TO DO:
From the data below, copy out every line in which the word "thumb" occurs.

GIVEN RECORDS:
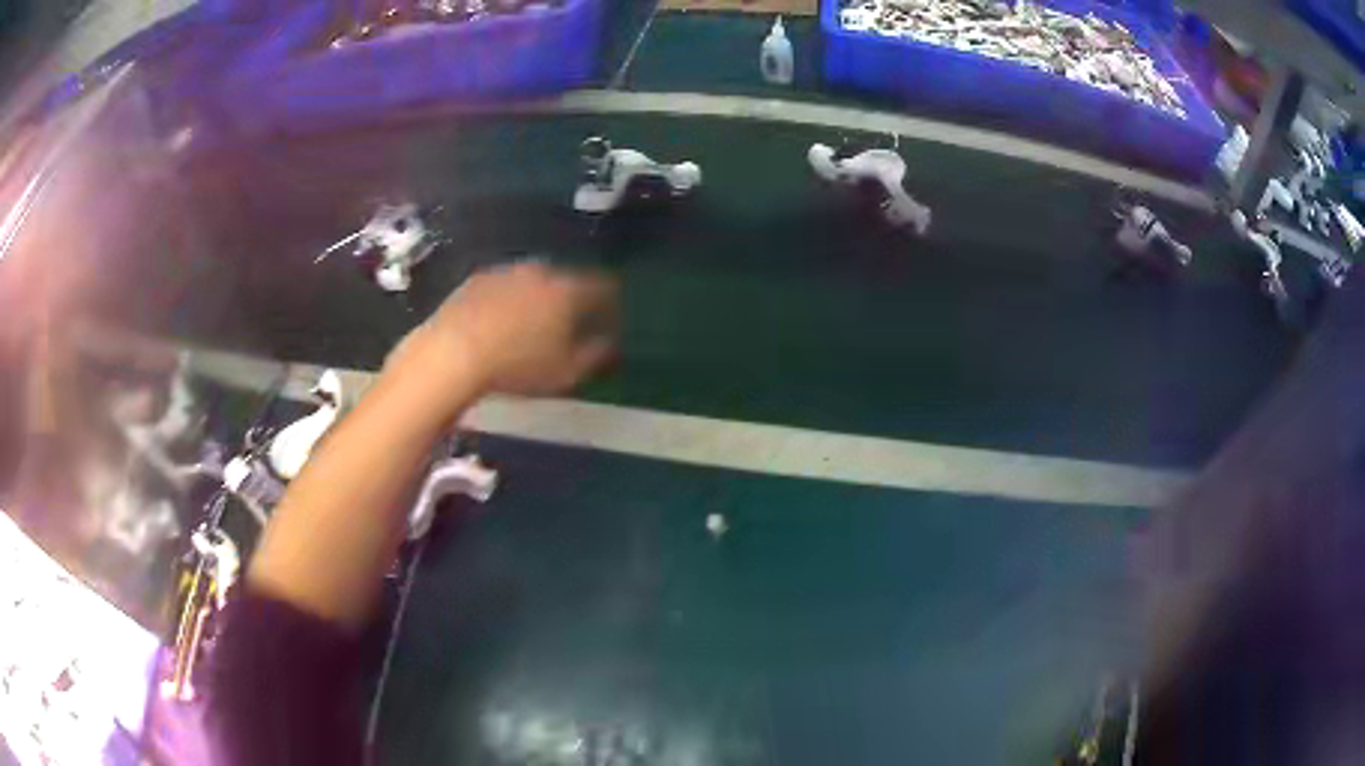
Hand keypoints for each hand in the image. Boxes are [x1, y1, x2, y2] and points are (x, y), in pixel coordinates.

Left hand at [398, 261, 618, 399]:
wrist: (453, 351)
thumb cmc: (517, 366)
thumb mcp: (566, 372)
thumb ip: (595, 355)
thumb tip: (610, 343)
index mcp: (570, 290)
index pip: (603, 286)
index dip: (611, 303)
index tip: (609, 320)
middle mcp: (542, 271)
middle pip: (568, 279)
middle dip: (573, 298)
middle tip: (571, 323)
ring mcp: (508, 271)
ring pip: (535, 280)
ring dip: (540, 297)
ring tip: (533, 324)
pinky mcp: (478, 278)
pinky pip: (506, 285)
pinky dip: (511, 299)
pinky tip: (501, 322)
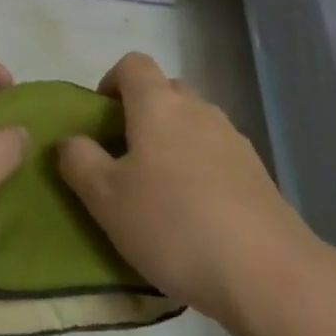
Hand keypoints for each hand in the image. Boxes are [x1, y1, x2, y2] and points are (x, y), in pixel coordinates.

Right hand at [57, 53, 315, 326]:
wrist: (265, 270)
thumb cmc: (173, 224)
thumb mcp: (107, 199)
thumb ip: (80, 162)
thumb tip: (70, 140)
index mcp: (158, 103)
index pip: (132, 64)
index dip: (111, 82)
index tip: (100, 119)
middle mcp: (197, 108)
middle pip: (165, 91)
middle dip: (142, 114)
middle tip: (125, 159)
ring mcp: (232, 137)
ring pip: (193, 124)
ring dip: (173, 143)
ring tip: (160, 193)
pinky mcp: (256, 171)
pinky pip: (217, 154)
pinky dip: (201, 169)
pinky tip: (196, 216)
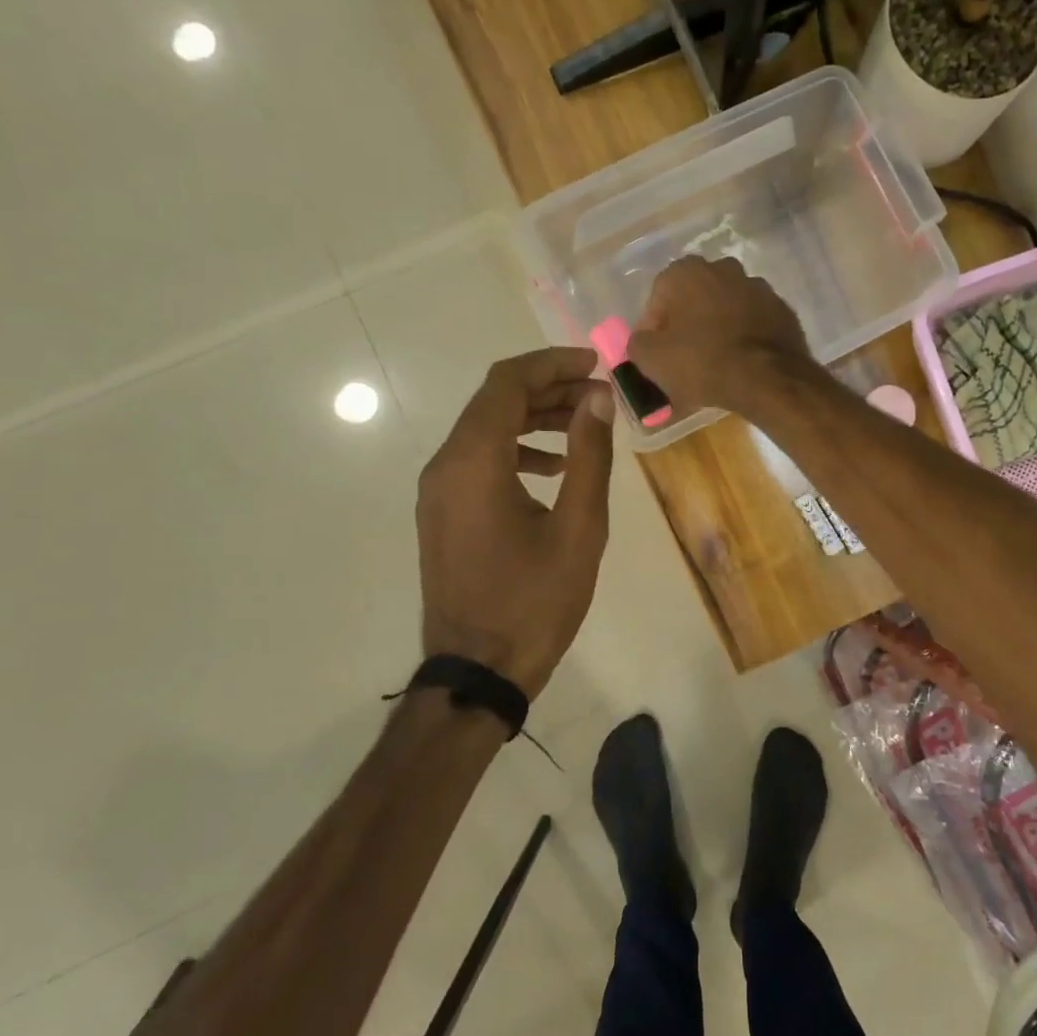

RESULT:
thumb cmc: (517, 366)
thumb mcp: (566, 372)
thumb ip: (595, 355)
thumb tip: (610, 343)
thumb cmc: (173, 224)
thumb mcp: (107, 199)
thumb ip: (80, 162)
thumb tip: (70, 140)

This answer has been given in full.